Our studio makes TVCs for several areas of Australia and we end up rendering them seperately even when Clapper and EndTags are the only difference. Most of the rendering time gets consumed by the main contents of the ad anyway and its always rendering the same thing over which is pointless really.

payton
08-31-2006, 08:34 AM
if you own quicktime pro and work with movs its easy to do.

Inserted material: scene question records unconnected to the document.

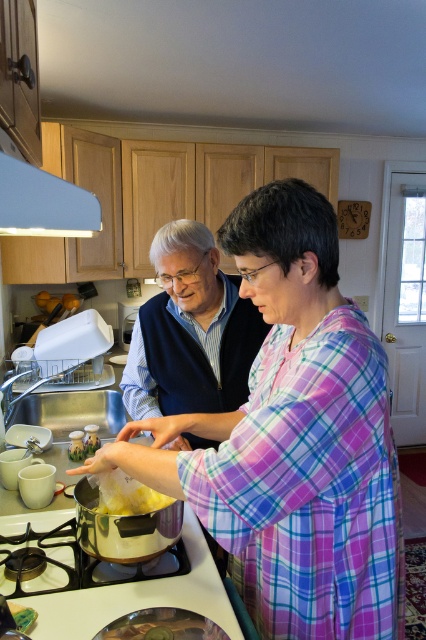
Question: Which point is closer to the camera?

Choices:
 (A) stainless steel pot at lower center
 (B) yellow matte food at center

Answer: (A)

Question: Does blue cotton vest at center lie in front of yellow matte food at center?

Choices:
 (A) yes
 (B) no

Answer: (B)

Question: Can you confirm if blue cotton vest at center is smaller than white matte exhaust hood at upper left?

Choices:
 (A) no
 (B) yes

Answer: (A)

Question: Which point is farther to the camera?

Choices:
 (A) (0, 195)
 (B) (124, 477)

Answer: (B)

Question: In this image, where is stainless steel pot at lower center located relative to yellow matte food at center?

Choices:
 (A) below
 (B) above

Answer: (A)

Question: Which point is farther to the camera?

Choices:
 (A) (143, 486)
 (B) (164, 593)
 (C) (215, 275)

Answer: (C)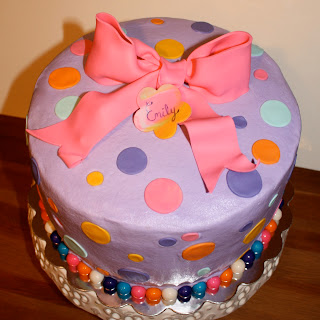
This screenshot has width=320, height=320. Find the location of `brown table`. brown table is located at coordinates (283, 294).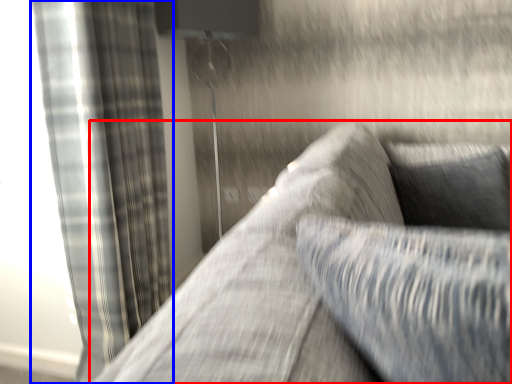
Question: Among these objects, which one is nearest to the camera, studio couch (highlighted by a red box) or curtain (highlighted by a blue box)?

Choices:
 (A) studio couch
 (B) curtain

Answer: (A)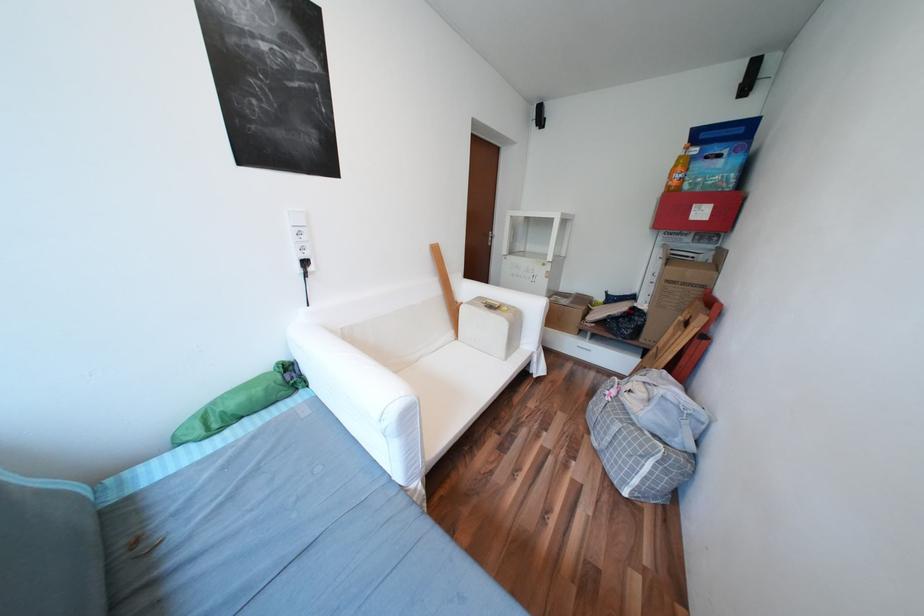
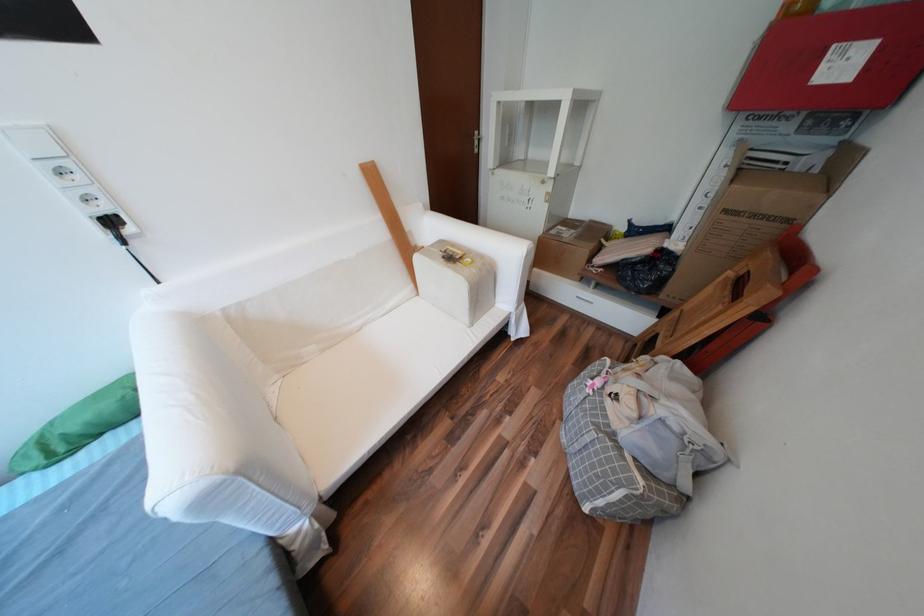
In the second image, find the point that corresponds to [676,281] in the first image.

(736, 211)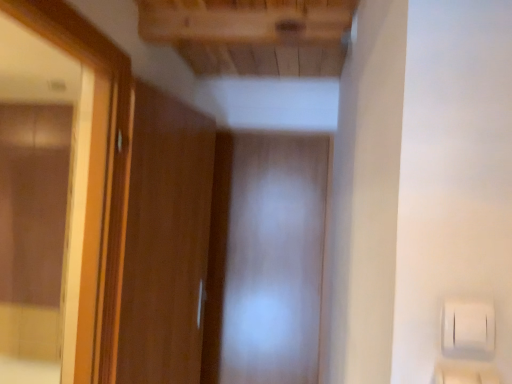
Question: Would you say wooden frame mirror at left is a long distance from wooden door at left?

Choices:
 (A) yes
 (B) no

Answer: (B)

Question: Can you confirm if wooden frame mirror at left is taller than wooden door at left?

Choices:
 (A) yes
 (B) no

Answer: (B)

Question: Does wooden frame mirror at left have a larger size compared to wooden door at left?

Choices:
 (A) yes
 (B) no

Answer: (A)

Question: Is wooden frame mirror at left positioned with its back to wooden door at left?

Choices:
 (A) no
 (B) yes

Answer: (A)

Question: Does wooden frame mirror at left appear on the left side of wooden door at left?

Choices:
 (A) no
 (B) yes

Answer: (B)

Question: From a real-world perspective, is wooden door at left positioned above or below wooden frame mirror at left?

Choices:
 (A) below
 (B) above

Answer: (A)

Question: Is wooden door at left to the left or to the right of wooden frame mirror at left in the image?

Choices:
 (A) right
 (B) left

Answer: (A)

Question: Is wooden door at left in front of or behind wooden frame mirror at left in the image?

Choices:
 (A) behind
 (B) front

Answer: (A)

Question: Looking at their shapes, would you say wooden door at left is wider or thinner than wooden frame mirror at left?

Choices:
 (A) wide
 (B) thin

Answer: (B)

Question: Is point (224, 299) closer or farther from the camera than point (66, 326)?

Choices:
 (A) farther
 (B) closer

Answer: (A)

Question: From a real-world perspective, is transparent plastic screen door at center physically located above or below wooden frame mirror at left?

Choices:
 (A) above
 (B) below

Answer: (B)

Question: Is transparent plastic screen door at center spatially inside wooden frame mirror at left, or outside of it?

Choices:
 (A) outside
 (B) inside

Answer: (A)

Question: Based on their sizes in the image, would you say transparent plastic screen door at center is bigger or smaller than wooden frame mirror at left?

Choices:
 (A) big
 (B) small

Answer: (B)

Question: From a real-world perspective, is wooden door at left physically located above or below transparent plastic screen door at center?

Choices:
 (A) below
 (B) above

Answer: (B)

Question: Considering the positions of wooden door at left and transparent plastic screen door at center in the image, is wooden door at left bigger or smaller than transparent plastic screen door at center?

Choices:
 (A) small
 (B) big

Answer: (B)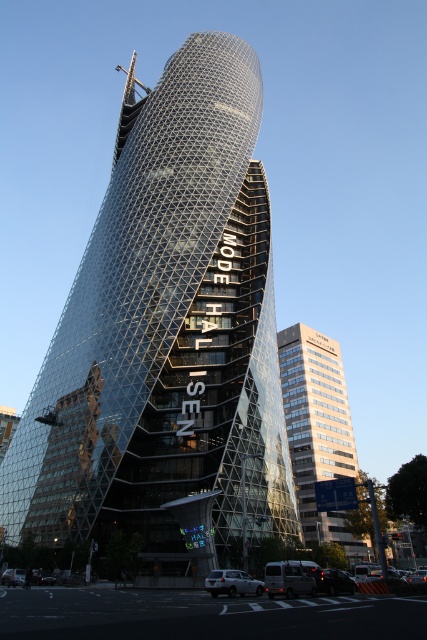
Question: Which object appears closest to the camera in this image?

Choices:
 (A) silver metallic car at center
 (B) transparent glass tower at center
 (C) silver metallic van at lower center

Answer: (A)

Question: Which of the following is the closest to the observer?

Choices:
 (A) (242, 570)
 (B) (318, 468)
 (C) (341, 577)
 (D) (251, 449)

Answer: (C)

Question: Is transparent glass tower at center to the left of silver metallic van at lower center from the viewer's perspective?

Choices:
 (A) no
 (B) yes

Answer: (B)

Question: Does transparent glass tower at center appear over light beige glass building at center?

Choices:
 (A) no
 (B) yes

Answer: (B)

Question: Which of the following is the farthest from the observer?

Choices:
 (A) (335, 364)
 (B) (111, 369)
 (C) (333, 588)
 (D) (245, 588)

Answer: (A)

Question: Can you confirm if silver metallic van at lower center is positioned above silver metallic car at center?

Choices:
 (A) yes
 (B) no

Answer: (B)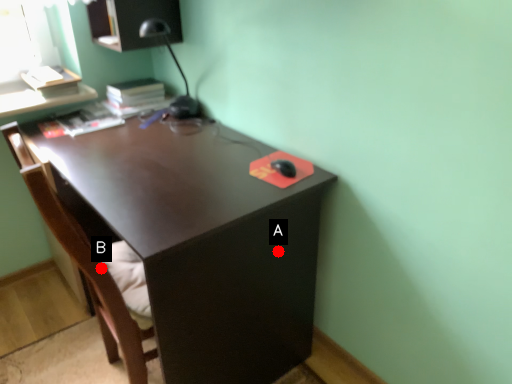
Question: Two points are circled on the image, labeled by A and B beside each circle. Among these points, which one is nearest to the camera?

Choices:
 (A) A is closer
 (B) B is closer

Answer: (B)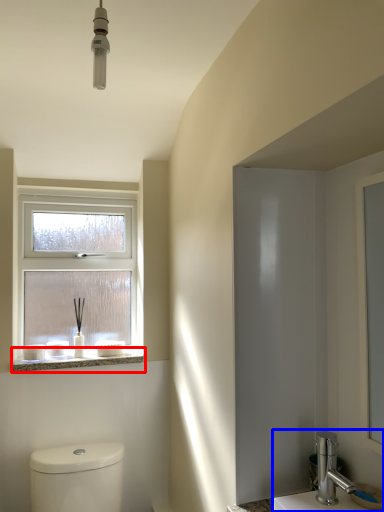
Question: Which object appears closest to the camera in this image, window sill (highlighted by a red box) or sink (highlighted by a blue box)?

Choices:
 (A) window sill
 (B) sink

Answer: (B)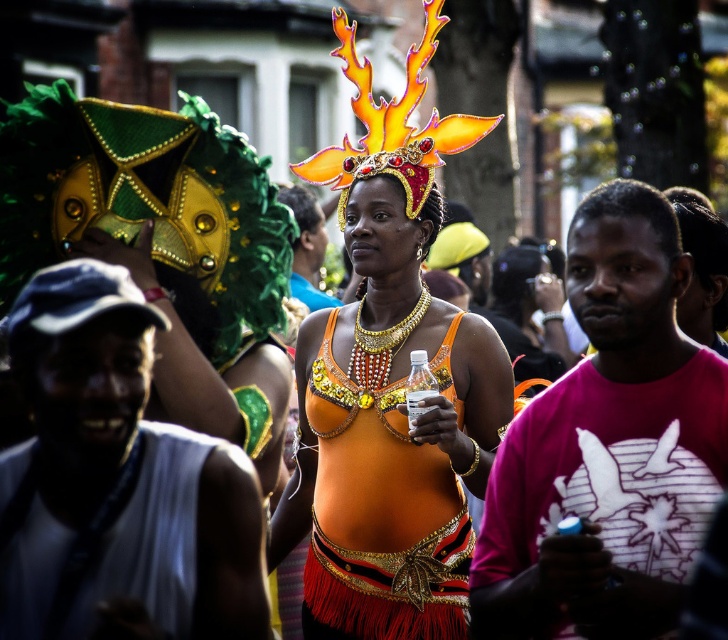
You are a photographer standing at the edge of the street. You want to take a photo that includes both the orange fabric dress at center and the white fabric shirt at center. The camera you are using has a maximum focus range of 10 meters. Can you capture both subjects in focus without moving your position?

The orange fabric dress at center is 15.22 meters away from the white fabric shirt at center. Since the camera can only focus up to 10 meters, the distance between them exceeds the maximum focus range. Therefore, you cannot capture both subjects in focus without moving your position.

You are a photographer at the event and want to capture both the pink fabric shirt at right and the white fabric shirt at center in the same frame. Which shirt should you focus on to ensure both are in the frame without moving the camera?

Since the pink fabric shirt at right is larger in size compared to the white fabric shirt at center, you should focus on the pink fabric shirt at right to ensure both are in the frame without moving the camera.

In the festive street scene, you notice two orange items worn by the central woman. One is the orange fabric dress at center and the other is the orange sequined top at center. Which one is positioned higher on her body?

The orange fabric dress at center is above the orange sequined top at center, so the orange fabric dress at center is positioned higher on her body.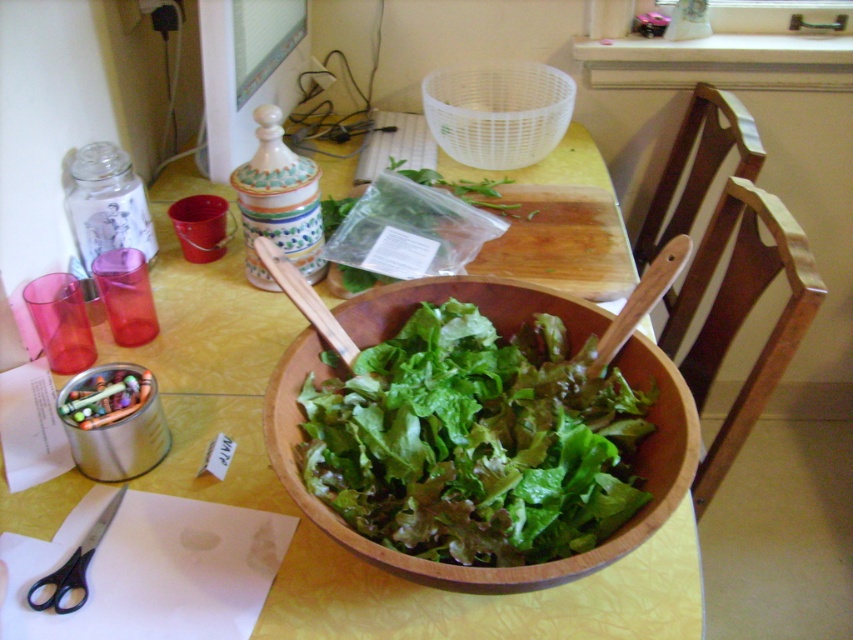
You are a chef preparing a salad and need to reach for the wooden salad bowl at center and the black plastic scissors at lower left. Which object is closer to your left side?

The black plastic scissors at lower left are closer to your left side since they are positioned to the left of the wooden salad bowl at center.

You are setting up a kitchen display for a cooking class. You have a wooden bowl at center and a transparent plastic basket at upper center. Which object should you place on a shelf that requires items to be at least 15 cm in height?

The wooden bowl at center should be placed on the shelf requiring items to be at least 15 cm in height because it is much taller than the transparent plastic basket at upper center.

You are preparing a salad and need to decide which item to move first. Since the wooden salad bowl at center is wider than the black plastic scissors at lower left, which item should you move first to make space?

The wooden salad bowl at center is wider than the black plastic scissors at lower left, so you should move the black plastic scissors at lower left first to free up more space quickly.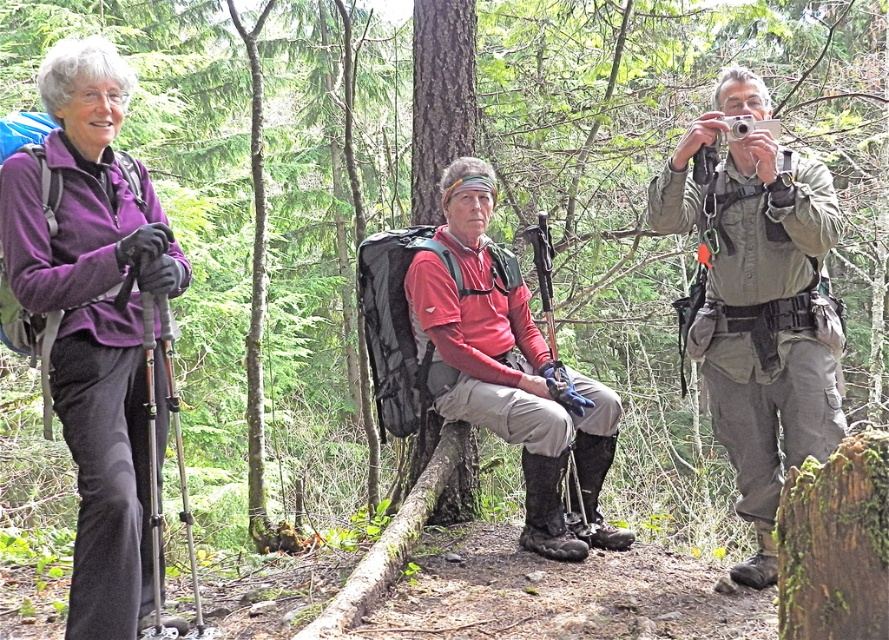
What is the position of the point with coordinates (93, 316) in relation to the purple fleece jacket at left?

The point with coordinates (93, 316) is located on the purple fleece jacket at left.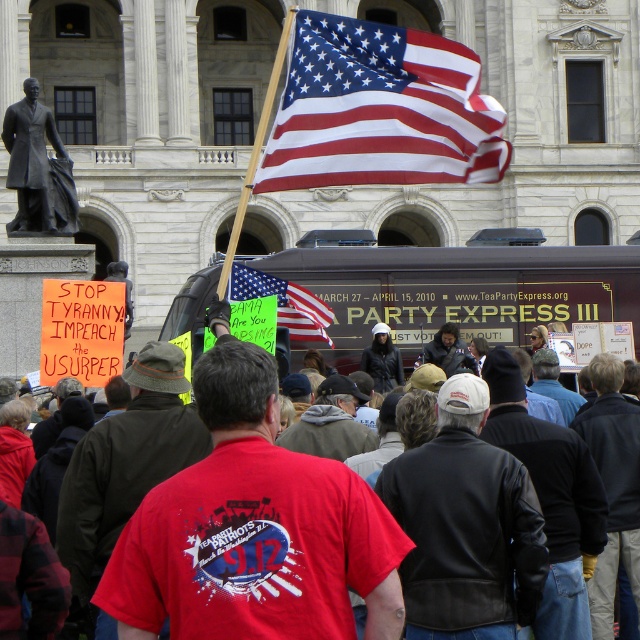
Question: Does brown wooden food truck at center have a greater width compared to american flag at center?

Choices:
 (A) yes
 (B) no

Answer: (A)

Question: Can you confirm if red cotton shirt at center is positioned above bronze statue at left?

Choices:
 (A) no
 (B) yes

Answer: (A)

Question: Which is nearer to the red t-shirt at center?

Choices:
 (A) brown wooden food truck at center
 (B) american flag at center

Answer: (A)

Question: Among these objects, which one is farthest from the camera?

Choices:
 (A) american flag at upper center
 (B) brown wooden food truck at center
 (C) bronze statue at left

Answer: (C)

Question: In this image, where is american flag at upper center located relative to brown wooden food truck at center?

Choices:
 (A) left
 (B) right

Answer: (A)

Question: Which object is the farthest from the bronze statue at left?

Choices:
 (A) american flag at upper center
 (B) red cotton shirt at center

Answer: (B)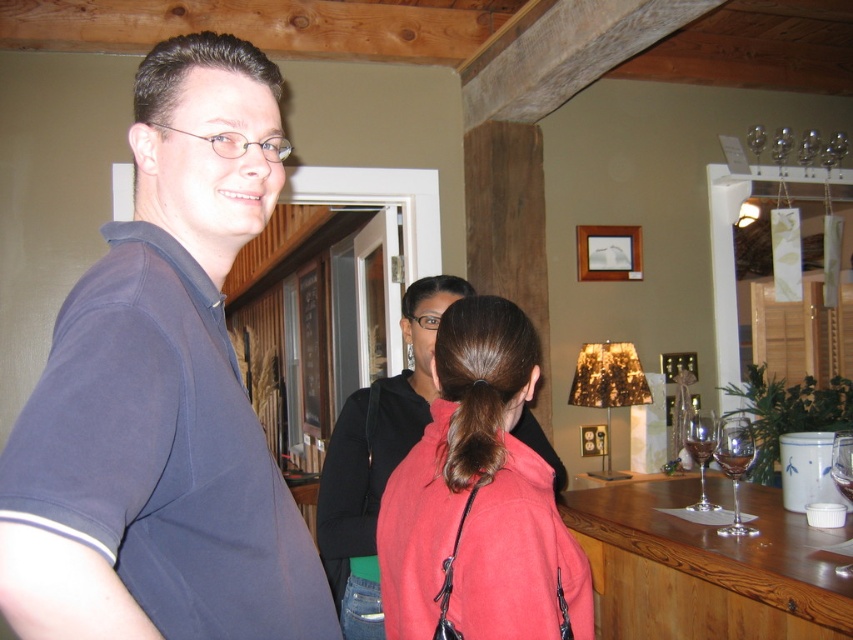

you can copy and paste video or audio tracks from one quicktime to another. then you will have the choice to save the edit as a qtmovie that just links to the sources (so you should not delete them) or save it as a new file (without reencoding!).

copying is easy to do by strg+a and strg+v (maybe first triming it). if you want to add an audio track dont use strg+v, but "add to movie".

good luck,
payton

Mylenium
08-31-2006, 12:21 PM
Is there a way to do this either through afx of a third-party plug-in or program?

Our studio makes TVCs for several areas of Australia and we end up rendering them seperately even when Clapper and EndTags are the only difference. Most of the rendering time gets consumed by the main contents of the ad anyway and its always rendering the same thing over which is pointless really.

If you have some money, you can easily automate this process using Cleaner, ProCoder and some other tools - just set up a rule (based on filenames) and they will non-destructively merge your files.

Mylenium

beenyweenies
08-31-2006, 05:27 PM
Is there a way to do this either through afx of a third-party plug-in or program?

Our studio makes TVCs for several areas of Australia and we end up rendering them seperately even when Clapper and EndTags are the only difference. Most of the rendering time gets consumed by the main contents of the ad anyway and its always rendering the same thing over which is pointless really.

The options mentioned above are a good bet, but another option is to pre-render the main content to an uncompressed format, import the rendered file back into your AE projects, then create a new "master output" comp in which you place precomps of your head and tail elements bookending the pre-rendered rendered content.. I just did this for an HD localization project with a series of 6 language versions. It saved me over 2 hours per final render since the head/tail was extremely render heavy, and there was not a drop of perceivable quality difference.

forflowers
09-01-2006, 12:33 AM
Thanks for the replies. I'll deffinately look into these. It's all i wanted to know.